Andrew White. Né à Whitechapel en 1916. Son père, un modeste ouvrier maçon, est mort pendant la guerre, au cours d’un accrochage sur la Somme, laissant sa femme et son fils sans moyens. Livré à lui-même, fréquentant les voyous de ce quartier pourri, Andy aurait fini aussi mal que sa pauvre mère, morte de chagrin et de misère en 1924, si sa route n’avait croisé celle de Carland Cross. Le détective s’est pris d’affection pour le gamin, l’a recueilli et s’est efforcé de lui donner une éducation. Avec le temps, Andy est devenu son élève. Une position officielle qui ne parvient pas vraiment à supplanter la relation père-fils qui s’est instaurée entre les deux hommes. Sur le plan professionnel, ils sont complémentaires. Là où Cross se montre réfléchi et introspectif, Andy fait preuve d’intuition, de spontanéité, d’impétuosité, sinon d’étourderie. Il arrive aussi qu’il soit gaffeur. Ses origines lui ont laissé des habitudes qui rendent parfois délicates ses interventions dans les milieux huppés. Colérique, bagarreur, fonceur, physiquement très actif, il a beaucoup de peine à se composer une contenance, mais c’est un coeur d’or et un jeune détective plein de promesses.

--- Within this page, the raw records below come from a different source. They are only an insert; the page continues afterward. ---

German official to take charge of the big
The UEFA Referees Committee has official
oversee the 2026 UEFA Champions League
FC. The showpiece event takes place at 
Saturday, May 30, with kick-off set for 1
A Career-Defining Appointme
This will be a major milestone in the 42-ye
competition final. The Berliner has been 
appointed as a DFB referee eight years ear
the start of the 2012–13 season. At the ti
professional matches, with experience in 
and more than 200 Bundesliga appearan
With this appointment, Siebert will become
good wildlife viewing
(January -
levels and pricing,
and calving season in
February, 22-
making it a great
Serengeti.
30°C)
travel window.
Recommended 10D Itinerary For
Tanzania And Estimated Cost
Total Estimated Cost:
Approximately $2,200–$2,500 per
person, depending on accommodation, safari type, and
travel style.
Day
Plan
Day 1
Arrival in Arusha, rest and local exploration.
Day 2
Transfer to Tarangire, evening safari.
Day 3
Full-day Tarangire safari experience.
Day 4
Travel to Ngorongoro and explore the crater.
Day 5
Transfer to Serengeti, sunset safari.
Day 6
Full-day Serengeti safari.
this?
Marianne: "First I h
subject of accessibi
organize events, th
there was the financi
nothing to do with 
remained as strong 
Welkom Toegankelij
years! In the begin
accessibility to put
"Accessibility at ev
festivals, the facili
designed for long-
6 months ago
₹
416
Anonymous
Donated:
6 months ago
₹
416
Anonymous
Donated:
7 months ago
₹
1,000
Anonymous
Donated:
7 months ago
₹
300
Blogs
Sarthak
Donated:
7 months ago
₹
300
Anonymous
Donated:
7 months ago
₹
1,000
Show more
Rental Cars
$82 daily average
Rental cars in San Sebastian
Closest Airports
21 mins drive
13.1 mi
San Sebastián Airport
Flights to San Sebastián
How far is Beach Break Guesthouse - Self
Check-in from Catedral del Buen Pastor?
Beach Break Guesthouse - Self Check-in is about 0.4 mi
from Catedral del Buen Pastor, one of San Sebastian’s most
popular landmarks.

Sa fonction essentielle dans la série est de demander des explications, de forcer Carland Cross - qui est un solitaire - à faire le point à l’intention des lecteurs. Il lui arrive aussi, par ses maladresses, de faire rebondir l’action là où on ne l’attendait pas. Ses origines modestes lui permettent aussi d’entretenir des liens privilégiés avec les défavorisés que les détectives rencontrent régulièrement au cours de leurs enquêtes.
Andy adore la maternelle Mrs. Stone qu’il taquine volontiers sur ses habitudes et ses préjugés. De même, il voue au Superintendant Wingfield une amitié bourrue, faite de complicité, d’un brin de condescendance et de moquerie. Andy a de l’esprit, mais pas toujours la manière.